Evaluatie Presentatie 28/10/2013

Constructieve feedback van professoren, begeleider en medestudenten.

Vandaag presentatie gedaan voor over de eerder geposte powerpoint over Science 2.0 en Alt.Metrics.

-Positieve punten:

  • Vormgeving: Mooie slides
  • Articulatie: goed bij beide sprekers
  • Tempo: vlot

-Werkpunten:

  • Structuur ging verloren bij de overgang van Science 2.0 naar Alt.Metrics (chaotischer)
  • Meer concrete visie in wat we precies gaan behandelen in onze Bachelorproef
  • Conclusie kernwoorden op slide plaatsen
  • Moeilijk om na de presentatie de slides te herbekijken (te weinig woorden)

Literatuurstudie

We zijn van start gegaan met een grondige literatuurstudie. Hierbij kregen we toegang tot enkele wetenschappelijke papers die handelen over ons onderzoeksthema. In wat volgt, sommen we de gelezen lectuur op en vermelden we telkens waarom deze papers nuttig (of juist niet nuttig) zijn voor specifiek ons wetenschappelijk onderzoek. Ook laten we ons kritisch oog vallen op de inhoud van de papers.

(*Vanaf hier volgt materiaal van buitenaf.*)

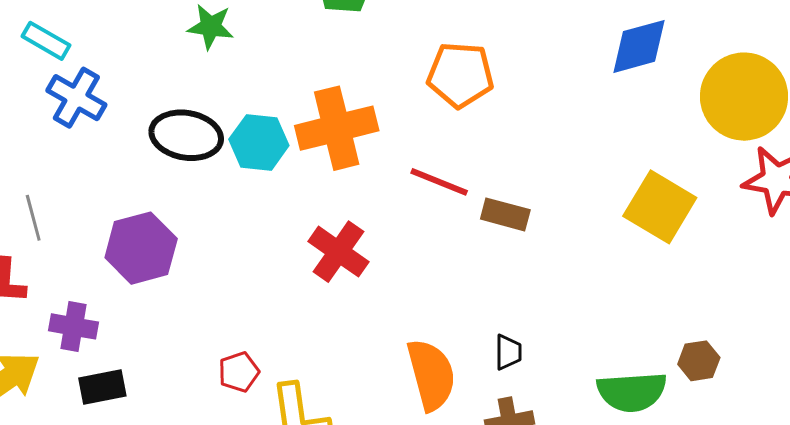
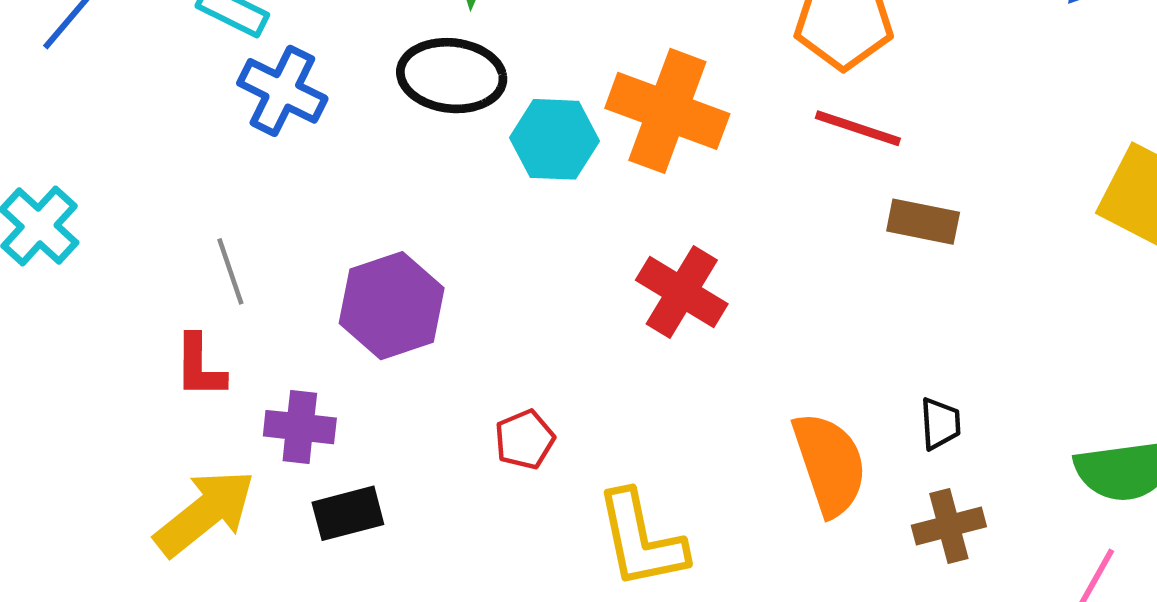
orange cross: (337, 128) -> (667, 111), turned 38
black ellipse: (186, 135) -> (452, 76), moved
red line: (439, 182) -> (858, 128), moved
red pentagon: (239, 372) -> (525, 440), moved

1. A Principal Component Analysis of 39 Scientific Impact Measures (bron)
Bollen J, Van de Sompel H, Hagberg A, Chute R (2009) A principal component analysis of 39 scientific impact measures. PLoS ONE 4. doi:10.1371/journal.pone.0006022.

Deze wetenschappelijke publicatie komt uit PLoS ONE. Dit is een “open access peer-reviewed” wetenschappelijk tijdschrift dat wordt uitgegeven door de Public Library of Science (PLoS) sinds 2006. Alle inzendingen gaan door een interne en externe pre-publicatie peer review, maar worden niet op basis van gebrek aan belang of de naleving van een wetenschappelijk gebied uitgesloten. De PLoS ONE online platform maakt gebruik van een “eerste publiceren, later oordelen” werkwijze. (Bron: Wikipedia)

Het artikel heeft als onderzoeksvraag of er nieuwe maatregelen bestaan om de impact van wetenschappelijke publicaties juister en vollediger uit te drukken. Van oudsher is deze uitgedrukt in termen van citatietellingen, de zogenaamde Thomson Scientific Journal Impact Factor (JIF). Deze methode is stilaan achterhaald, grotendeels door de digitale revolutie van het afgelopen decennium. Om wetenschappelijke impact in het digitale tijdperk beter vast te leggen, hebben de auteurs onderzoek gedaan naar verscheidene nieuwe berekeningen om de impact van een paper te beoordelen. Hierbij hebben ze zich vooral gefocust op sociale netwerkanalyse en het gebruik loggegevens. Uiteindelijk komen ze tot de conclusie dat de wetenschappelijke impact niet uit te drukken valt in één indicator. Meestal verschilt het van paper tot paper welke factor hem de hoogste score geeft. De auteurs besluiten dan ook dat de van oudsher gebruikte ratingfactor met enige voorzichtigheid moet worden gebruikt en dat deze ranking beter kan worden uitgedrukt in een combinatie van verschillende factoren.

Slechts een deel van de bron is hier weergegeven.